Problem to solve >> Pick every line out of the entries below that has the string "Comment", and copy it.

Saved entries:
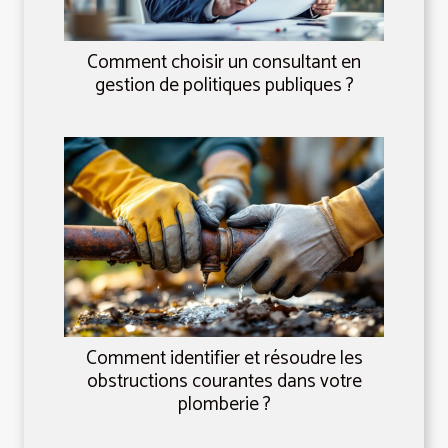
Comment choisir un consultant en
gestion de politiques publiques ?
Comment identifier et résoudre les
obstructions courantes dans votre
plomberie ?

Exercise solution >>
Comment choisir un consultant en
Comment identifier et résoudre les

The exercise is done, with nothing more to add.